U.S. climate envoy, former secretary of state and presidential candidate John Kerry plans to leave the Biden administration later this winter to instead help Joe Biden’s reelection bid for the White House, Kerry’s office said.
Kerry informed his staff early on Saturday after speaking with Biden this week, his spokesman told Reuters.
Political news outlet Axios first reported the news about the 80-year-old Kerry on Saturday.
Kerry was instrumental in brokering the 2015 Paris climate agreement and the consensus reached at the United Arab Emirates’ COP28 in Dubai in December calling for a shift away from fossil fuels.
He initially said he believed Biden’s reelection to the White House would be the “biggest” difference in progress on the climate crisis, Axios reported, citing a source close to the administration.
Kerry and Biden spoke in the Oval Office earlier this week after Kerry attended the Cop28 global climate summit in Dubai late last year, with the climate envoy hoping to play a major role in the campaign for the 2024 election role in promoting the president’s climate action, the outlet further reported.
Kerry was named special envoy for the climate crisis shortly after Biden won the 2020 presidential election over Donald Trump and began building his team during the transition period in November of that year.
At the time, the Biden transition team said Kerry would be “full-time on climate change” in the role, which would include a National Security Council seat for the first time to elevate the importance of addressing the climate crisis and global climate change. heating.
As President Barack Obama’s secretary of state, Kerry succeeded Hillary Clinton and played a prominent role in the international effort to shape the Paris Climate Agreement, which committed countries to reduce greenhouse gas emissions in order to Avoid catastrophic storms, heat waves, floods and climate change. Other looming climate threats.

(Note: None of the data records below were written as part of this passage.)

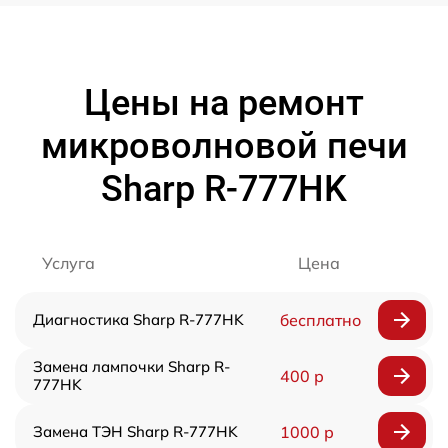
Цены на ремонт
микроволновой печи
Sharp R-777HK
Услуга
Цена
Диагностика Sharp R-777HK
бесплатно
Замена лампочки Sharp R-
400 р
777HK
Замена ТЭН Sharp R-777HK
1000 р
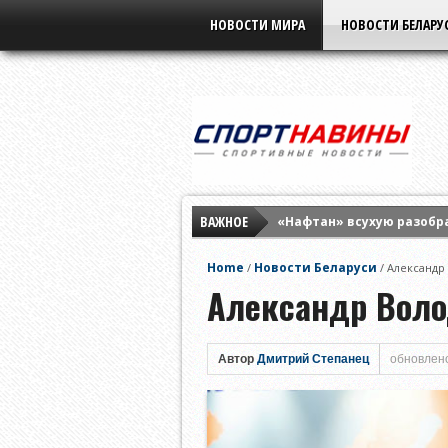
НОВОСТИ МИРА
НОВОСТИ БЕЛАРУ
ВАЖНОЕ
«Нафтан» всухую разобр
«Бенфика» разнесла «Ха
Home
Новости Беларуси
/
/
Александр
Елена Рыбакина обыграла
Александр Воло
Автор
Дмитрий Степанец
обновлено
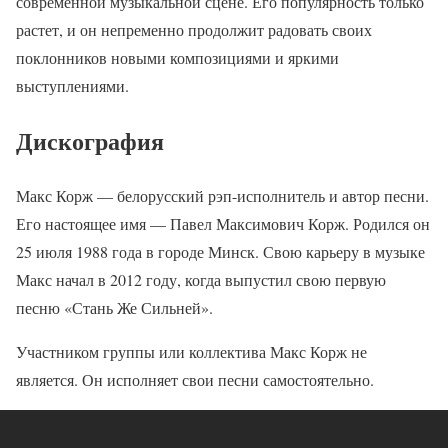
современной музыкальной сцене. Его популярность только
растет, и он непременно продолжит радовать своих
поклонников новыми композициями и яркими
выступлениями.
Дискография
Макс Корж — белорусский рэп-исполнитель и автор песни.
Его настоящее имя — Павел Максимович Корж. Родился он
25 июля 1988 года в городе Минск. Свою карьеру в музыке
Макс начал в 2012 году, когда выпустил свою первую
песню «Стань Же Сильней».
Участником группы или коллектива Макс Корж не
является. Он исполняет свои песни самостоятельно.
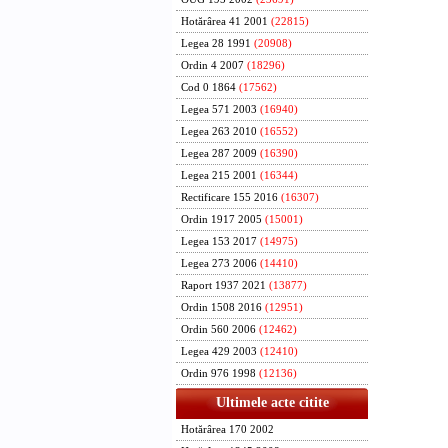
Hotărârea 41 2001
(22815)
Legea 28 1991
(20908)
Ordin 4 2007
(18296)
Cod 0 1864
(17562)
Legea 571 2003
(16940)
Legea 263 2010
(16552)
Legea 287 2009
(16390)
Legea 215 2001
(16344)
Rectificare 155 2016
(16307)
Ordin 1917 2005
(15001)
Legea 153 2017
(14975)
Legea 273 2006
(14410)
Raport 1937 2021
(13877)
Ordin 1508 2016
(12951)
Ordin 560 2006
(12462)
Legea 429 2003
(12410)
Ordin 976 1998
(12136)
Ultimele acte citite
Hotărârea 170 2002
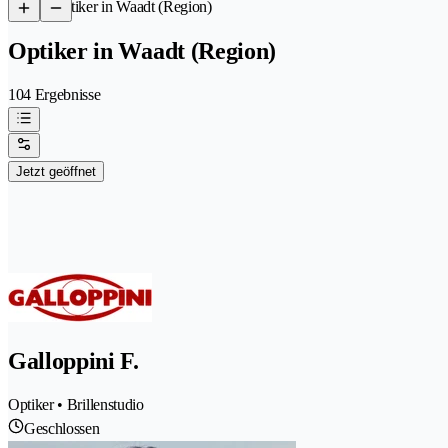
/
Optiker in Waadt (Region)
Optiker in Waadt (Region)
104 Ergebnisse
Jetzt geöffnet
Galloppini F.
Optiker • Brillenstudio
Geschlossen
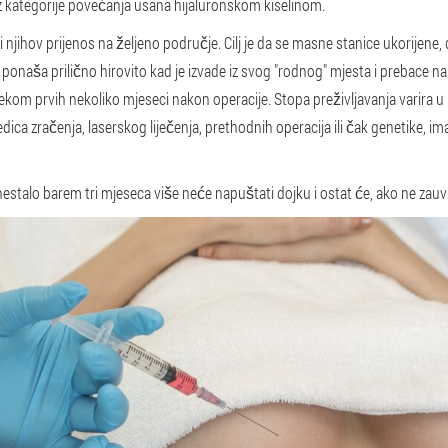
kategorije povećanja usana hijaluronskom kiselinom.
 i njihov prijenos na željeno područje. Cilj je da se masne stanice ukorije
 ponaša prilično hirovito kad je izvade iz svog "rodnog" mjesta i prebace na
ijekom prvih nekoliko mjeseci nakon operacije. Stopa preživljavanja varira 
dica zračenja, laserskog liječenja, prethodnih operacija ili čak genetike, im
je nestalo barem tri mjeseca više neće napuštati dojku i ostat će, ako ne za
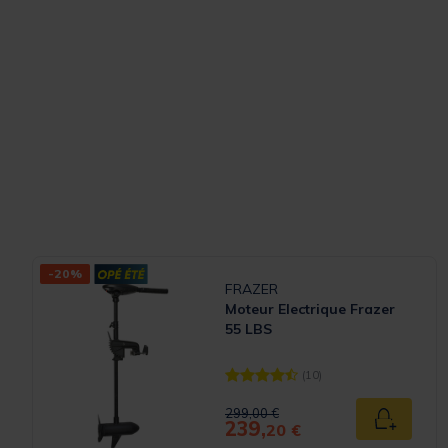
-20%
FRAZER
Moteur Electrique Frazer
55 LBS
(10)
[object Object] out of 5 Customer
Price reduced from
to
299,00 €
239,
Ajouter a
20 €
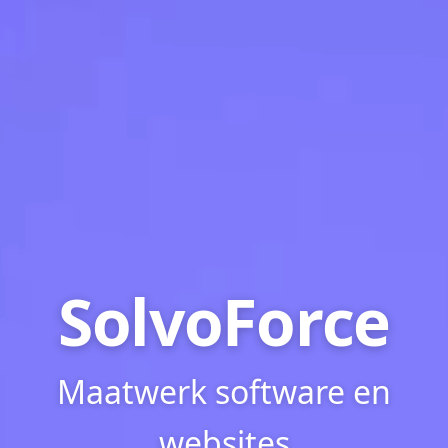
SolvoForce
Maatwerk software en
websites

In January 2017, when Kerry left the administration as the Obama administration was replaced by the Trump administration, Kerry sharply criticized President Trump’s decision to repeal climate policies and remove the United States from the Paris Agreement. Biden rejoined the agreement after taking office in 2021.
Kerry ran for president in the 2004 election and won the Democratic nomination, but was defeated by George W. Bush in November of that year, and the Republican president won a second term.

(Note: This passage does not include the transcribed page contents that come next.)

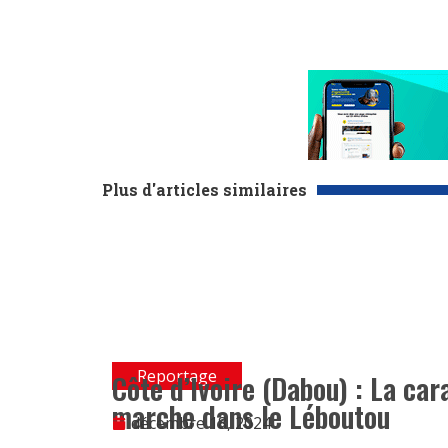
Plus d'articles similaires
Reportage
Côte d’Ivoire (Dabou) : La ca
marche dans le Léboutou
décembre 18, 2024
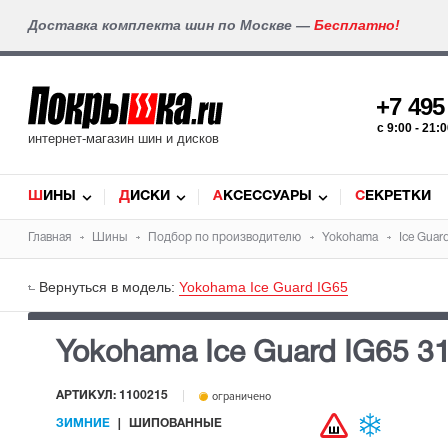
Доставка комплекта шин по Москве —
Бесплатно!
+7 49
c 9:00 - 21
интернет-магазин шин и дисков
ШИНЫ
ДИСКИ
АКСЕССУАРЫ
СЕКРЕТКИ
Главная
Шины
Подбор по производителю
Yokohama
Ice Guar
Вернуться в модель:
Yokohama Ice Guard IG65
Yokohama Ice Guard IG65
3
АРТИКУЛ: 1100215
ограничено
ЗИМНИЕ
ШИПОВАННЫЕ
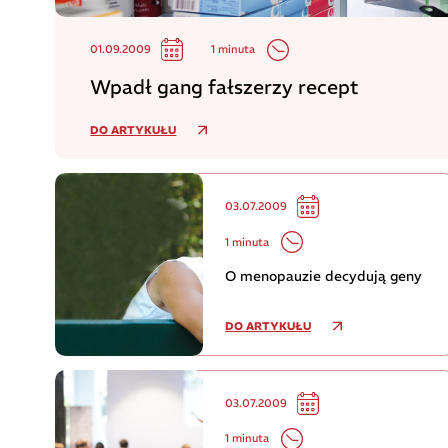
1 minuta
01.09.2009
Wpadł gang fałszerzy recept
DO ARTYKUŁU
03.07.2009
1 minuta
O menopauzie decydują geny
DO ARTYKUŁU
03.07.2009
1 minuta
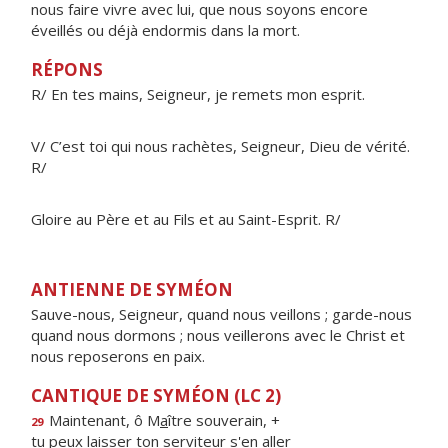
nous faire vivre avec lui, que nous soyons encore
éveillés ou déjà endormis dans la mort.
RÉPONS
R/ En tes mains, Seigneur, je remets mon esprit.
V/ C’est toi qui nous rachètes, Seigneur, Dieu de vérité.
R/
Gloire au Père et au Fils et au Saint-Esprit. R/
ANTIENNE DE SYMÉON
Sauve-nous, Seigneur, quand nous veillons ; garde-nous
quand nous dormons ; nous veillerons avec le Christ et
nous reposerons en paix.
CANTIQUE DE SYMÉON (LC 2)
Maintenant, ô M
a
ître souverain, +
29
tu peux laisser ton servite
u
r s'en aller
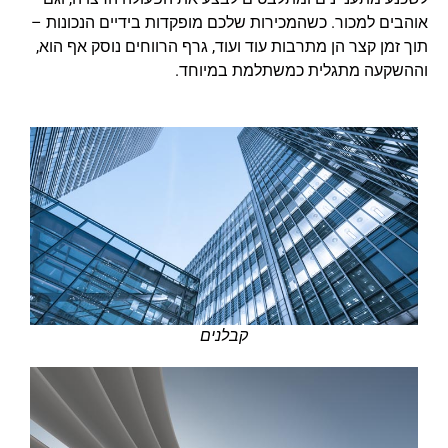
אוהבים למכור. כשהמכירות שלכם מופקדות בידיים הנכונות –
תוך זמן קצר הן מתרבות עוד ועוד, גרף הרווחים נוסק אף הוא,
וההשקעה מתגלית כמשתלמת במיוחד.
קבלנים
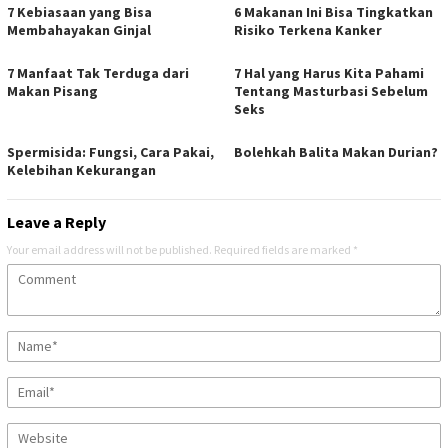
7 Kebiasaan yang Bisa
6 Makanan Ini Bisa Tingkatkan
Membahayakan Ginjal
Risiko Terkena Kanker
7 Manfaat Tak Terduga dari
7 Hal yang Harus Kita Pahami
Makan Pisang
Tentang Masturbasi Sebelum
Seks
Spermisida: Fungsi, Cara Pakai,
Bolehkah Balita Makan Durian?
Kelebihan Kekurangan
Leave a Reply
Your email address will not be published.
Required fields are marked
*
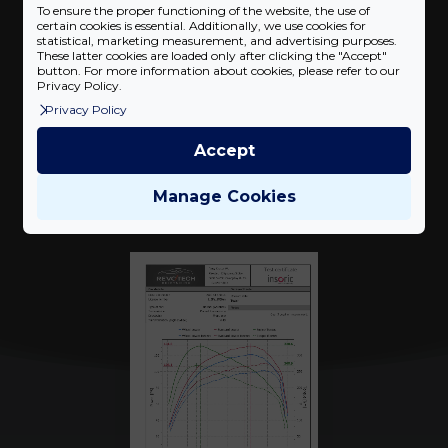
Teljesítmény növekedés
23
%
To ensure the proper functioning of the website, the use of
certain cookies is essential. Additionally, we use cookies for
statistical, marketing measurement, and advertising purposes.
These latter cookies are loaded only after clicking the "Accept"
button. For more information about cookies, please refer to our
Privacy Policy.
Privacy Policy
Accept
Mérési eredmények
Manage Cookies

His campaign was severely damaged by a pro-Bush group that discredited Kerry’s military record as a decorated Vietnam veteran turned anti-war activist.
In August 2004, then-Massachusetts Democratic Sen. John Kerry defeated Bush at the polls, while Bush had only served briefly in the Texas Air National Guard. The group began trying to destroy Kerry’s reputation.
Republican strategist Chris LaCivita masterminded the so-called “Operation Speedboat” for Kerry and is now a top aide to Trump’s reelection campaign.